An Algebraic Structure For Path Schema (Take 2)

\(\newcommand{\abs}[1]{\lvert#1\rvert}\) \(\newcommand{\(}{\left(}\) \(\newcommand{\)}{\right)}\)

This is a second shot at expressing Path Schema as algebraic objects. See my first attempt. The definitions should be equivelent, and any places they are not indicates a deficency in one of the defintions. This should be a bit more elegant, than before. It is also a bit more extensive. Note that \(R\) and \(A\) are now defined differently, and \(A^\ast\) and \(R^\ast\) are what one should be focussing on instead, this is to use the free monoid convention.

In general a path can be described as a a hierachical index, onto a directed multigraph.

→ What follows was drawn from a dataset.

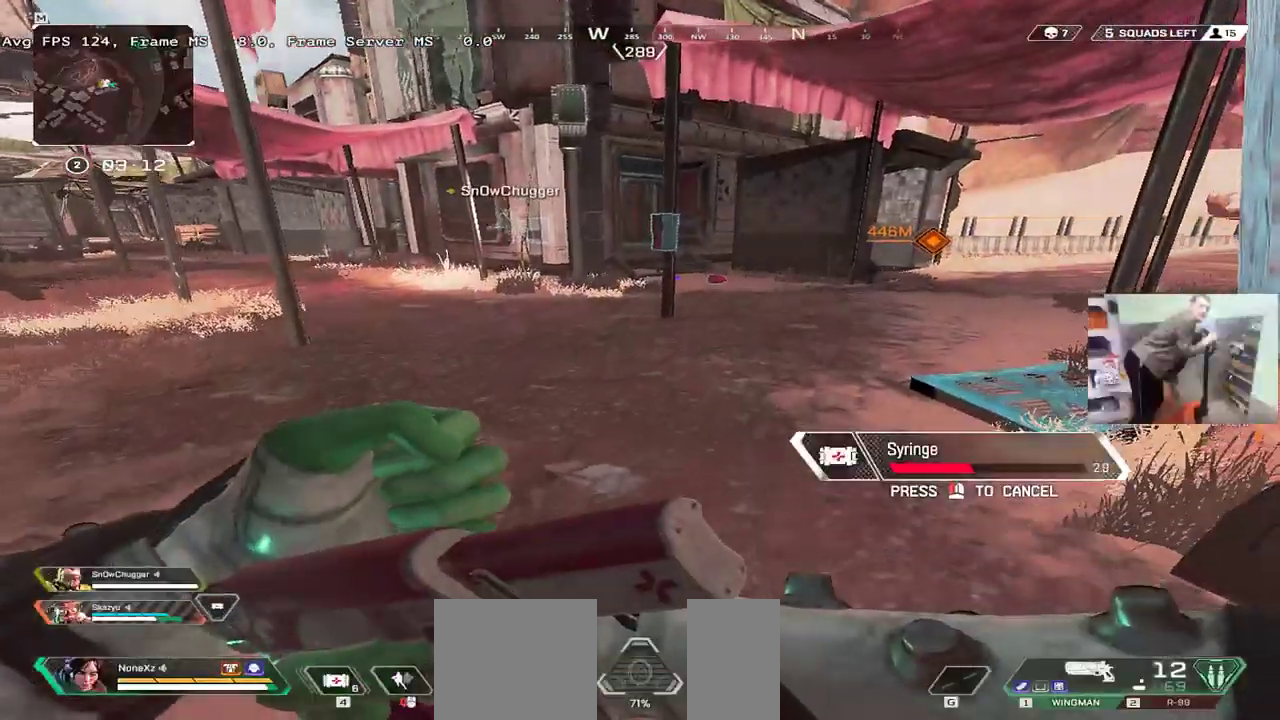
{"keys": ["w"], "mouse": [], "events": [[383, "e", "up"]]}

Noting that “flat” sets, trees, and directed graphs are all particular types of directed multigraphs.

To repeat the introduction:

This post comes from a longish discussion with Fengyang Wang (@TotalVerb), on the JuliaLang Gitter. Its pretty cool stuff.

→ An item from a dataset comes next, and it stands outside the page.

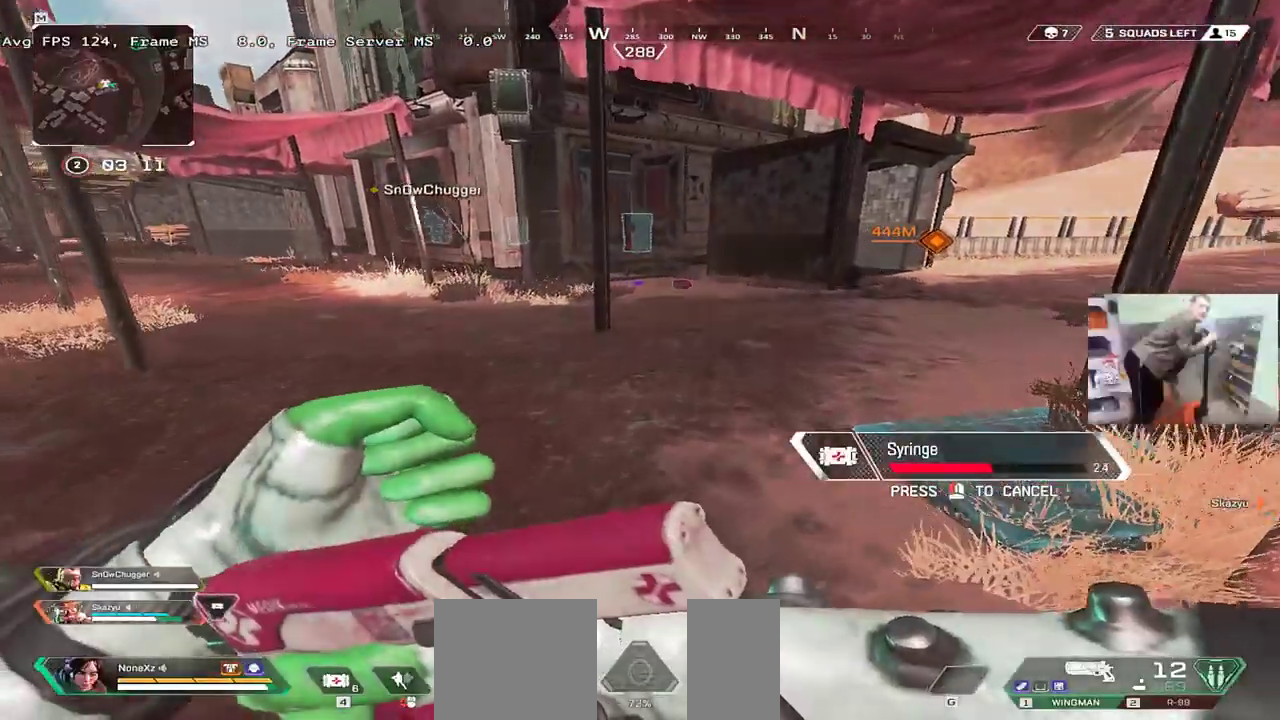
{"keys": ["e", "w"], "mouse": [], "events": [[50, "tab", "down"], [117, "tab", "up"], [267, "tab", "down"], [333, "e", "down"], [350, "tab", "up"]]}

It is defined here independent of the object (filesystem, document etc) being indexed. The precise implementation of the algebric structure differs, depending on the Path types in question, eg Filesystem vs URL, vs XPATH.

This defintion is generally applicable to paths, such as:

The defintion whch follows provides all the the expected functionality on paths

Definition

To have the general functionality of a path we only need to define a few items on our index, from these the rest of the functionality flows. This sets a minimal amount of functionality for a path at the most abstract level. Particular path implementations can provide more. The defintion is made from 3 object \(A\), \(R\), \(\cdot\), with 3 rules (1), (2), (3) binding them.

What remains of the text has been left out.